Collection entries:
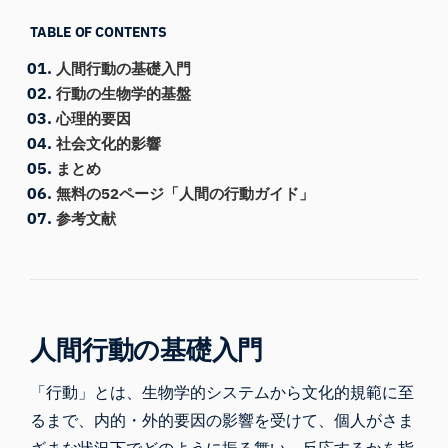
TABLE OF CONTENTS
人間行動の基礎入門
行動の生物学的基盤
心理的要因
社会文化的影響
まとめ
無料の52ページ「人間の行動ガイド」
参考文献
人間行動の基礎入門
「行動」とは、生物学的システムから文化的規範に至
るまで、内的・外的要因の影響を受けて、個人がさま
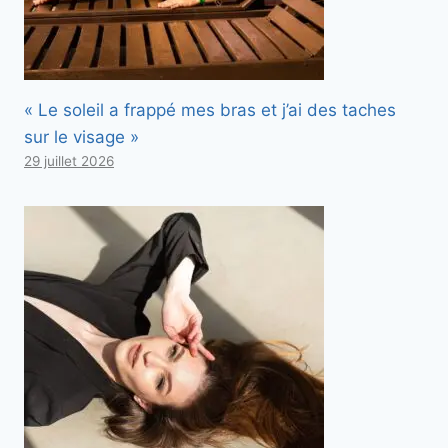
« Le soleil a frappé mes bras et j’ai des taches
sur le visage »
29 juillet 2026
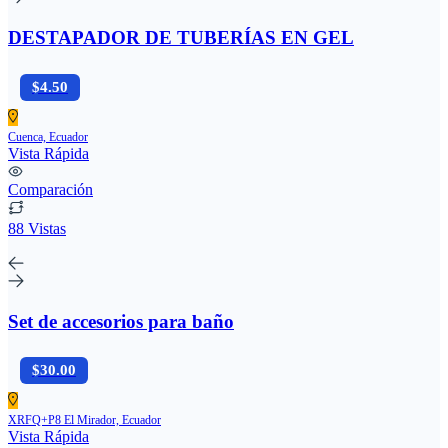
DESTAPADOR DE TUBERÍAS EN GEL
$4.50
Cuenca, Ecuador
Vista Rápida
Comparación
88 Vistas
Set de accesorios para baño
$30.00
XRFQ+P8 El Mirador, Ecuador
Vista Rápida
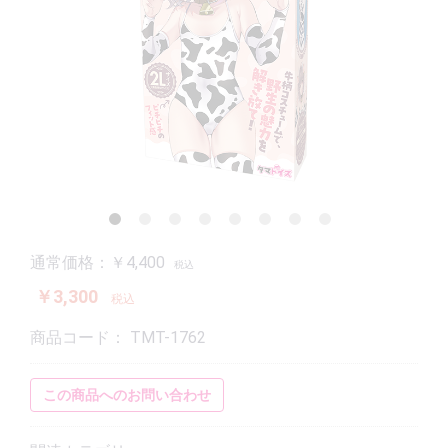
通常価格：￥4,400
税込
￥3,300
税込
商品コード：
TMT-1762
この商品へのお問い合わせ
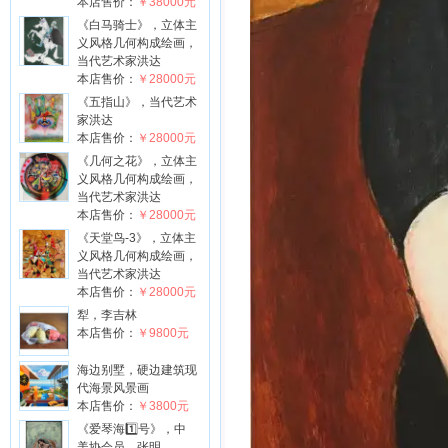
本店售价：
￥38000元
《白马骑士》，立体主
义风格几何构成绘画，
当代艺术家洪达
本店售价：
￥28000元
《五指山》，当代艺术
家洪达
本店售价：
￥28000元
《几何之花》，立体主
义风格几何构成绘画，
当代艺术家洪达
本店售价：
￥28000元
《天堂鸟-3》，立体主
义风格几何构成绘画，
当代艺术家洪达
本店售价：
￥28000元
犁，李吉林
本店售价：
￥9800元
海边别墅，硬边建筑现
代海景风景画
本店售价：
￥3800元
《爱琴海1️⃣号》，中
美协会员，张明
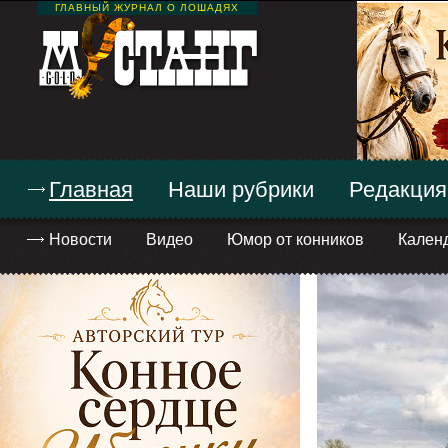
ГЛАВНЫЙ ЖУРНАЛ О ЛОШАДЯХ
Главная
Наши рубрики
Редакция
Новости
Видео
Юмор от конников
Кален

...

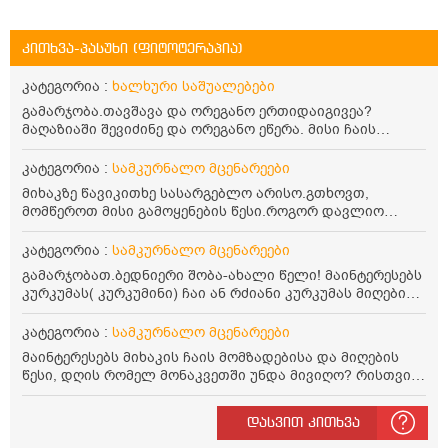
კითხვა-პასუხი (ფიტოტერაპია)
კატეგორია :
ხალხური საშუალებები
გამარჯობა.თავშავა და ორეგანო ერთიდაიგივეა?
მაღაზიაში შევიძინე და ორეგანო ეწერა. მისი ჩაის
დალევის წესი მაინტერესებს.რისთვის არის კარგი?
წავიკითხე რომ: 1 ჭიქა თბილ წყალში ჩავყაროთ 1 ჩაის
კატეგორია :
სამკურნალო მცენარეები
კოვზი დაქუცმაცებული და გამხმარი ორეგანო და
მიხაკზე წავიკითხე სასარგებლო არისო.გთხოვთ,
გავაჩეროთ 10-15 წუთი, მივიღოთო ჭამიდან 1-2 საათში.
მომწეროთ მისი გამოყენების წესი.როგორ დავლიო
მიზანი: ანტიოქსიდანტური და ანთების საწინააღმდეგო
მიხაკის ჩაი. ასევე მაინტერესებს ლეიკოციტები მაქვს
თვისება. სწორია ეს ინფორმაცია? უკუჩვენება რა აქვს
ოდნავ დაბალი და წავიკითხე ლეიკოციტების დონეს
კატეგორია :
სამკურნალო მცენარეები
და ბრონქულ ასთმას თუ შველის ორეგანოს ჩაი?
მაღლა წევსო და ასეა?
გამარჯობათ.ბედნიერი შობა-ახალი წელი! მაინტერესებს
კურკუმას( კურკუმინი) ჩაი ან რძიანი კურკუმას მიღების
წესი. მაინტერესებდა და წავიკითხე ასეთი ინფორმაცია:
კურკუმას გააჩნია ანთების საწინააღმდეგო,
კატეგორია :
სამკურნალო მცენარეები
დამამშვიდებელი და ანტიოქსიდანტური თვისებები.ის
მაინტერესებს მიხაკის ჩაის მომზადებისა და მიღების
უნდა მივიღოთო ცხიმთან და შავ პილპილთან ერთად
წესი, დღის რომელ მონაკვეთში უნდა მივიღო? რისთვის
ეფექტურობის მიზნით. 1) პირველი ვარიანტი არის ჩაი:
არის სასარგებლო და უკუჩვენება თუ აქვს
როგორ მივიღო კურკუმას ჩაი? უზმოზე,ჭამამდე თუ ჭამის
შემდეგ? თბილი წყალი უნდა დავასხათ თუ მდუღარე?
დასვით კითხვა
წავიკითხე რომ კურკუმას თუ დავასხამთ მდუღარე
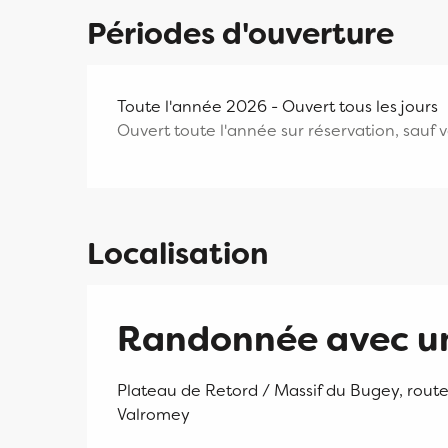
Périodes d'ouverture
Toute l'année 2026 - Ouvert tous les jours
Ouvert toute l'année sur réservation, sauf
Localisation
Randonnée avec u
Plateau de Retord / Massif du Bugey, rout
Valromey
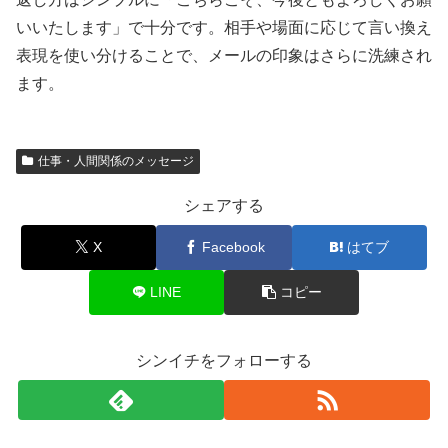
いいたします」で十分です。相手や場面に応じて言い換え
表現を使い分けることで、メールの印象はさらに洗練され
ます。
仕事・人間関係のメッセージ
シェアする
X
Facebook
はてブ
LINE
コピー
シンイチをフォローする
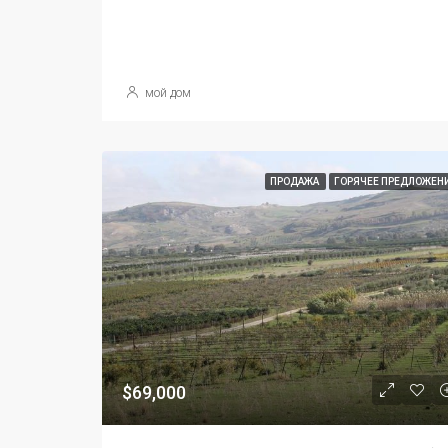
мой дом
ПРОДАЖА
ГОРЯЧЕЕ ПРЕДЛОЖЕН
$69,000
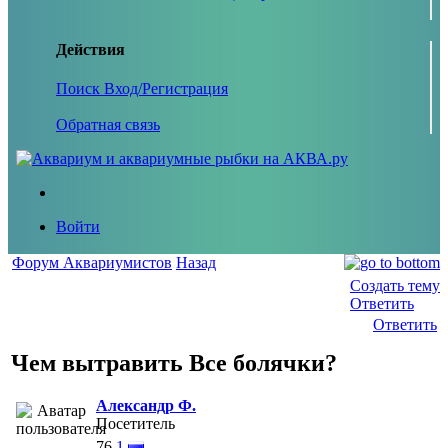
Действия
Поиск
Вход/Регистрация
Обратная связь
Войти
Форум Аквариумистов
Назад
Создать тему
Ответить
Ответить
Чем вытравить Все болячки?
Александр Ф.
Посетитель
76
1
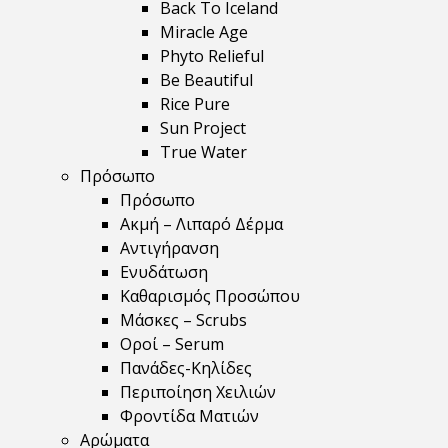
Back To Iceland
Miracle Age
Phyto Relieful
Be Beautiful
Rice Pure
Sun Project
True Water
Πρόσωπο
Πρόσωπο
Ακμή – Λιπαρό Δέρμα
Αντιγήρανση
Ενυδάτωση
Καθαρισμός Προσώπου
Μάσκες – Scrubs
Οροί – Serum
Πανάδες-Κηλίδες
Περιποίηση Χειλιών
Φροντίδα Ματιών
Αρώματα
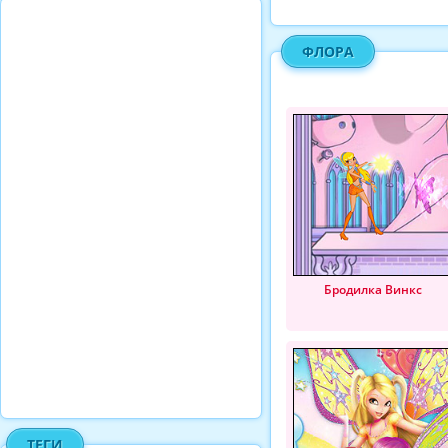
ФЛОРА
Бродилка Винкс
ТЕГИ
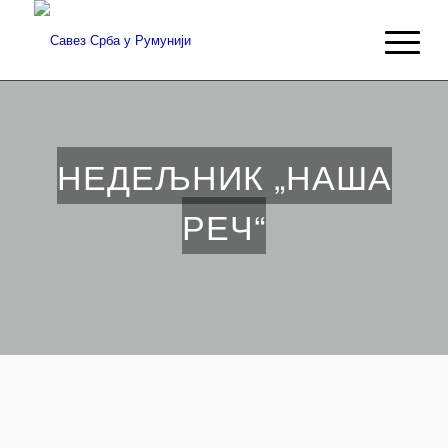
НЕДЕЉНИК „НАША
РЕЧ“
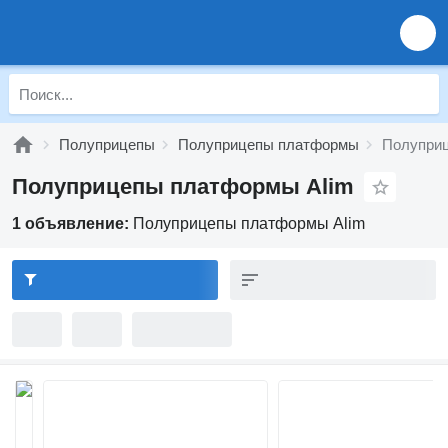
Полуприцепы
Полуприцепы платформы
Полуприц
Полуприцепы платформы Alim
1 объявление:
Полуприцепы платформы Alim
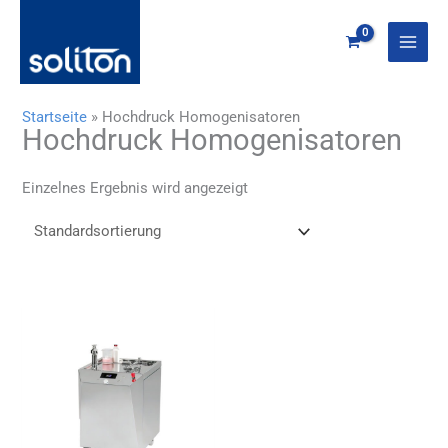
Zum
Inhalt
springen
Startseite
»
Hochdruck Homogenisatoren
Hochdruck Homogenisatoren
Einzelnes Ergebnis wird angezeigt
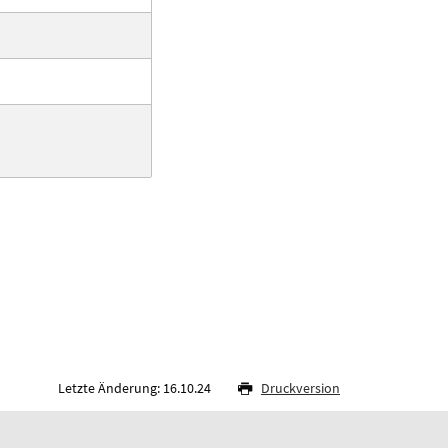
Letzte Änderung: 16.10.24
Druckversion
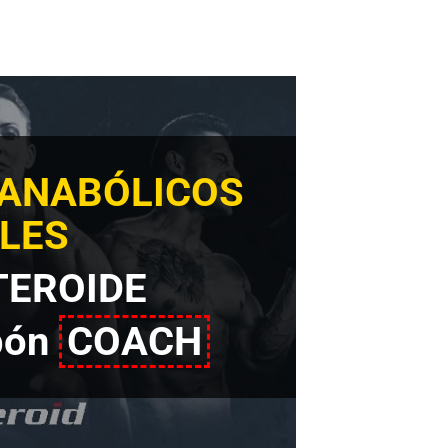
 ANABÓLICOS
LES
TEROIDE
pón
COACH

Work to be completed. In the rows starting at the line that contains "Périodes d'ouverture" and ending at the line that contains "Einzelnes Ergebnis wird angezeigt", rename "Hochdruck Homogenisatoren" to "Hochdruck-Homogenisatoren" and reproduce those lines with nothing else changed. Omit the pictures from your answer.

Worked solution.
Périodes d'ouverture
Toute l'année 2026 - Ouvert tous les jours
Ouvert toute l'année sur réservation, sauf
Localisation
Randonnée avec u
Plateau de Retord / Massif du Bugey, rout
Valromey
いいたします」で十分です。相手や場面に応じて言い換え
表現を使い分けることで、メールの印象はさらに洗練され
ます。
仕事・人間関係のメッセージ
シェアする
X
Facebook
はてブ
LINE
コピー
シンイチをフォローする
мой дом
ПРОДАЖА
ГОРЯЧЕЕ ПРЕДЛОЖЕН
$69,000
Действия
Поиск
Вход/Регистрация
Обратная связь
Войти
Форум Аквариумистов
Назад
Создать тему
Ответить
Ответить
Чем вытравить Все болячки?
Александр Ф.
Посетитель
76
1
Back To Iceland
Miracle Age
Phyto Relieful
Be Beautiful
Rice Pure
Sun Project
True Water
Πρόσωπο
Πρόσωπο
Ακμή – Λιπαρό Δέρμα
Αντιγήρανση
Ενυδάτωση
Καθαρισμός Προσώπου
Μάσκες – Scrubs
Οροί – Serum
Πανάδες-Κηλίδες
Περιποίηση Χειλιών
Φροντίδα Ματιών
Αρώματα
ФЛОРА
Бродилка Винкс
ТЕГИ
НЕДЕЉНИК „НАША
РЕЧ“
Полуприцепы
Полуприцепы платформы
Полуприц
Полуприцепы платформы Alim
1 объявление:
Полуприцепы платформы Alim
Zum
Inhalt
springen
Startseite
»
Hochdruck-Homogenisatoren
Hochdruck-Homogenisatoren
Einzelnes Ergebnis wird angezeigt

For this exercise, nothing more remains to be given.